Oh! Donna, degna in tutto del sacrifizio del tuo Eroe, tu sei stata davvero in questi giorni e perfino nelle ultime ore della grande manifestazione, benemerita della Patria, tu hai infuso oggi a quanti ti hanno visto sensi di bontà, di religione e di amore e, per le tue preghiere, la Provvidenza, che sa trarre dal male il bene, saprà dare pace e concordia questo nostro tribolato Polesine.
Il sacrificio di Giacomo Matteotti, che del Polesine fu figlio amoroso, che il nome della terra natale onorò con l’impegno e con le opere, con la vita e con la morte, ciò reclama imperiosamente col comandamento che non ammette diserzioni: quello dei morti!
***
La manifestazione di ieri sia a tutti esempio e monito! Guai se all’orribile delitto non fosse fatta piena e completa giustizia! Guai se i colpevoli non venissero colpiti in modo esemplare e sollecito!

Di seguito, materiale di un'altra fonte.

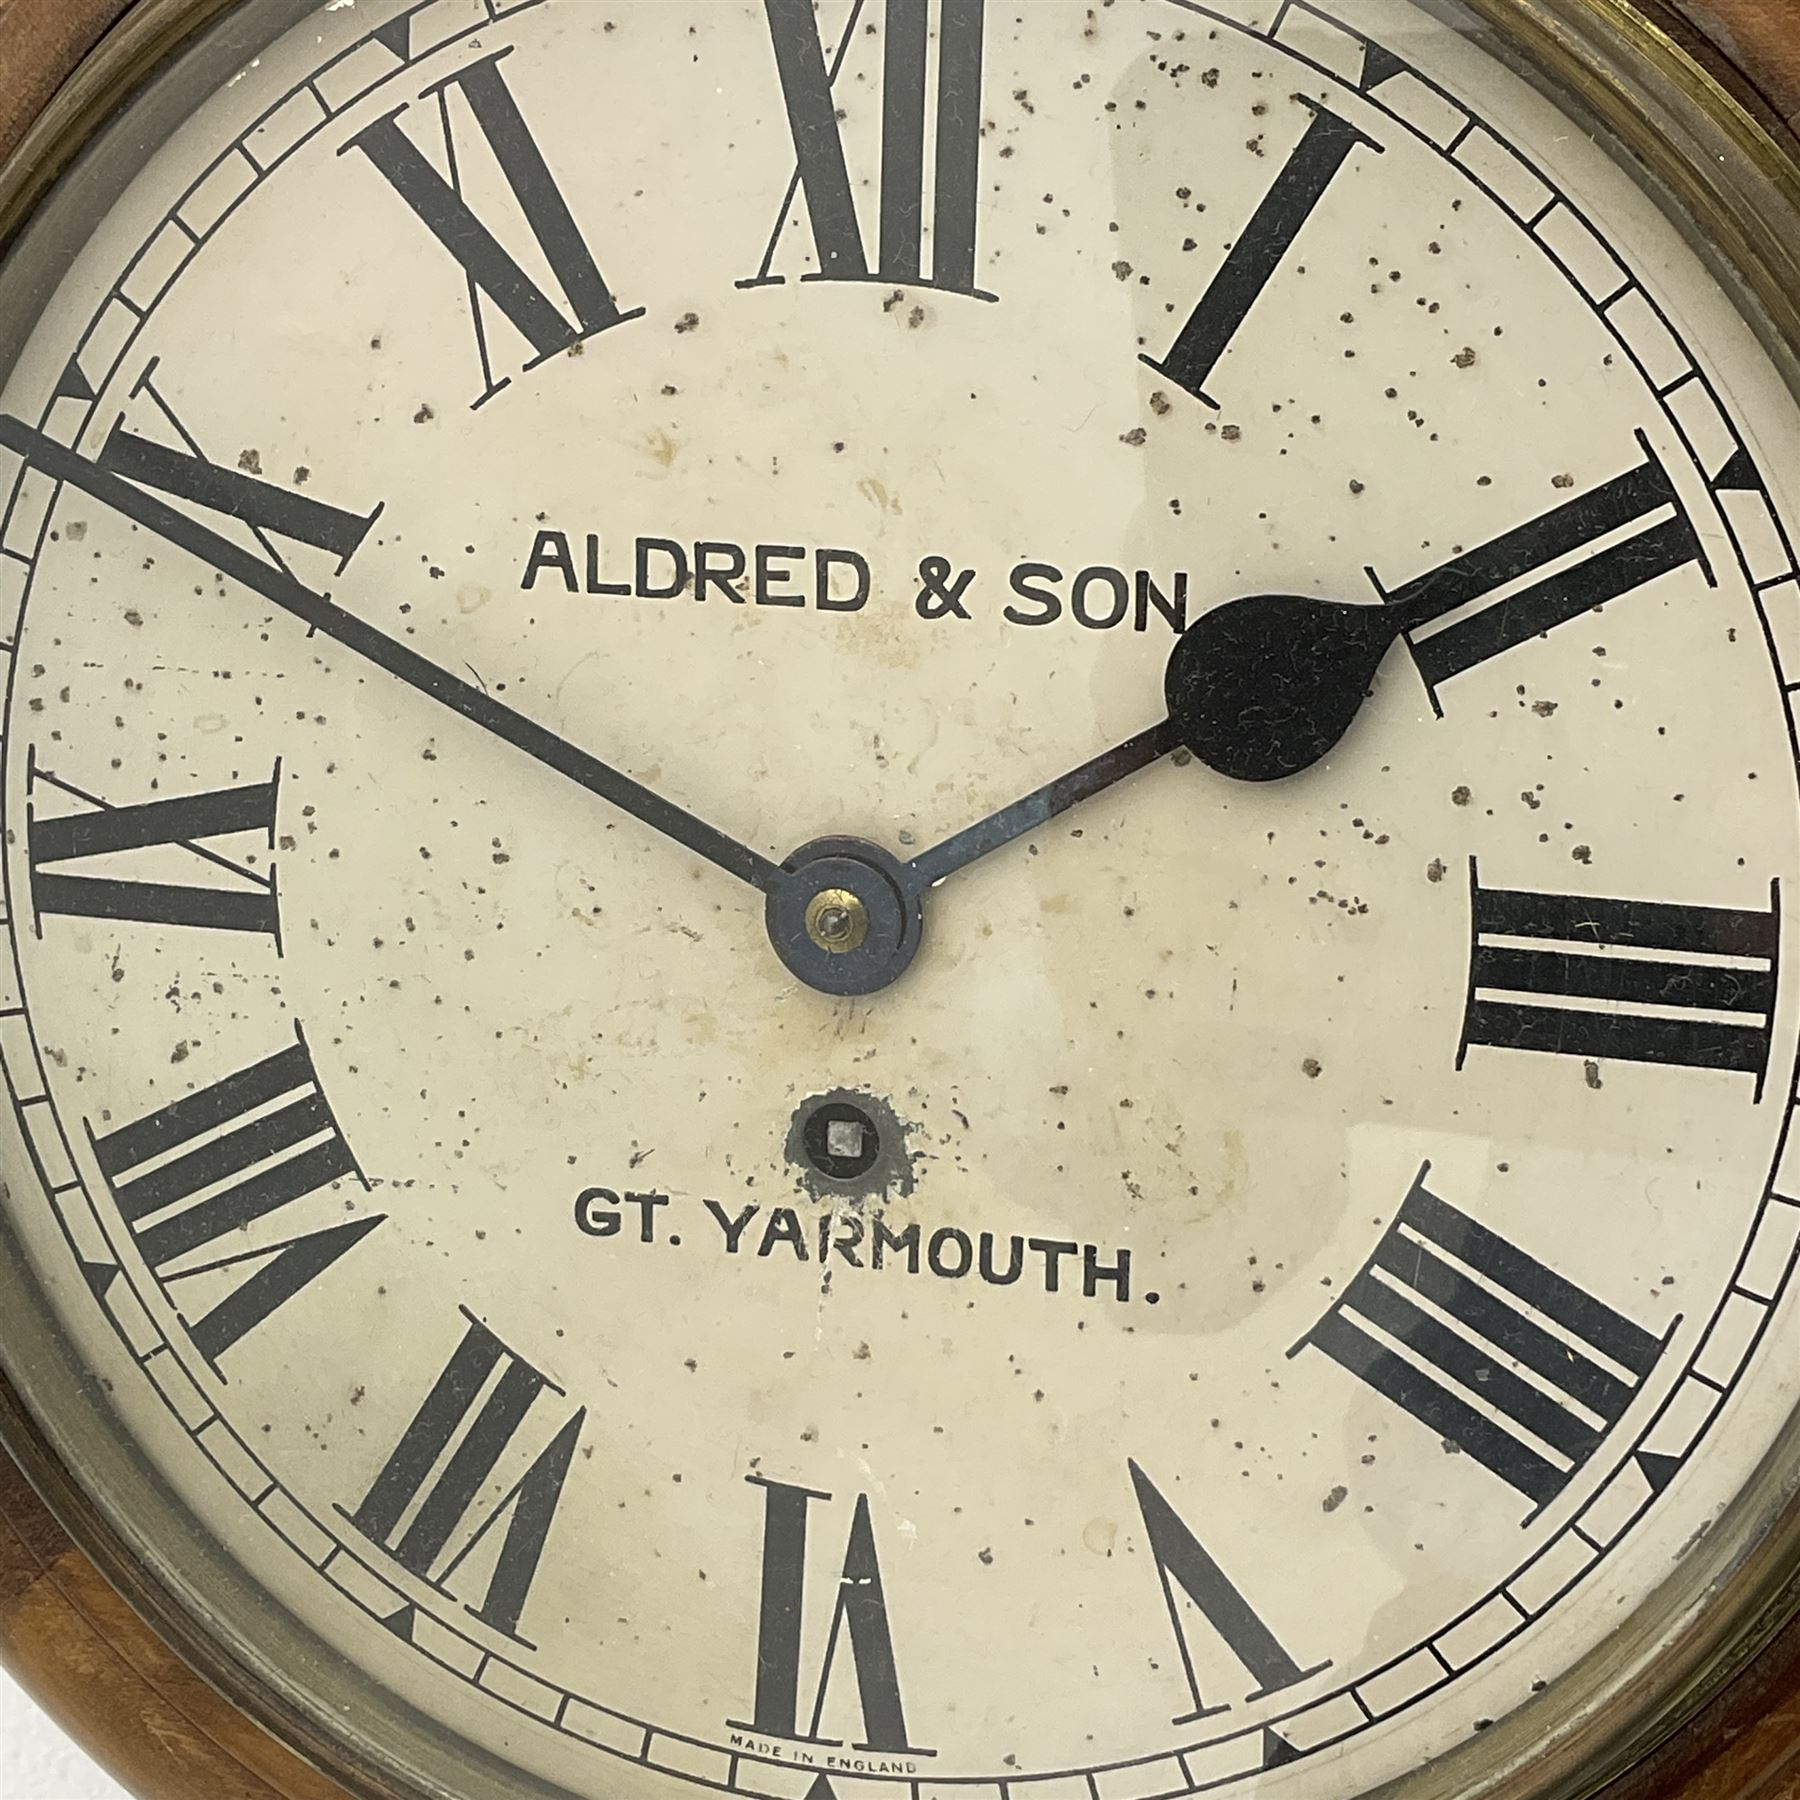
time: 1:49
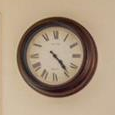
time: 4:23
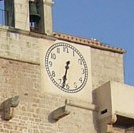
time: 6:32
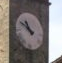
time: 10:50
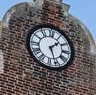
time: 1:26
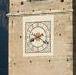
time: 8:20
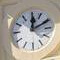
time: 12:10
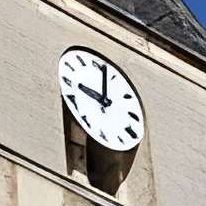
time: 9:02
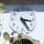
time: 3:24
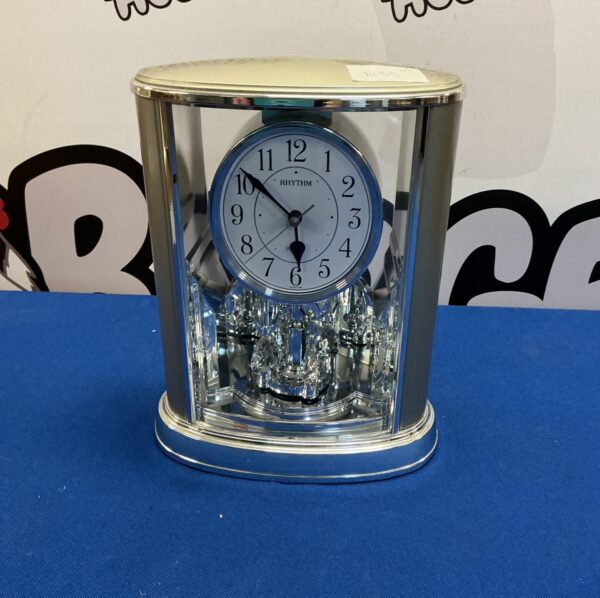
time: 5:51
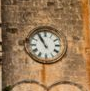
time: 10:55
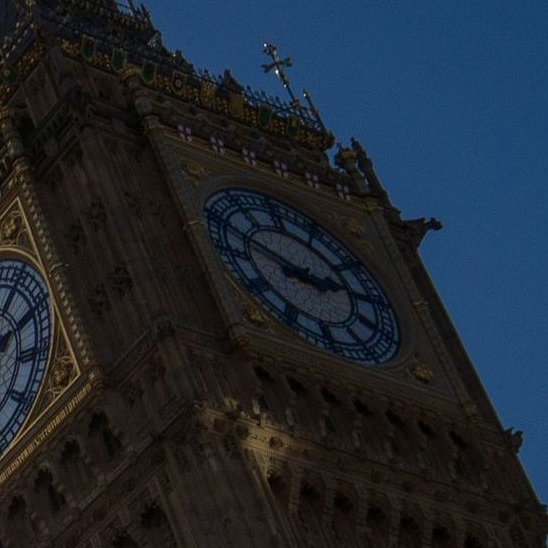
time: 2:48
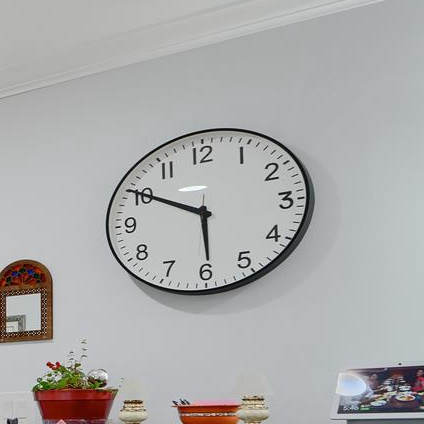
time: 5:50
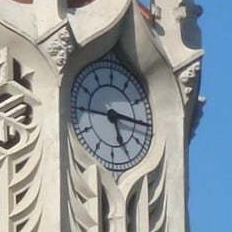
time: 5:15
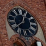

Se gli autori di questo delitto, che non hanno avuto alcun senso di pietà, che hanno dimostrato di aver cuore tanto indurito, da tacere perfino per due lunghi mesi il luogo dove avevano dato così inumana sepoltura ai poveri resti mortali del Martire, trovino fuori del carcere solidarietà palesi od occulte, dirette od indirette e giustizia intera non fosse fatta, il senso di sdegno compresso, ma profondo, che freme nel cuore del popolo, finirebbe con l’esplodere.
Il popolo oggi a Fratta Polesine, nel nome di GIACOMO MATTEOTTI chiedeva: GIUSTIZIA E LIBERTA’! Dare soddisfazione a questo voto ardente di tutto un popolo laborioso e pacifico è oggi il primo dovere verso la Patria.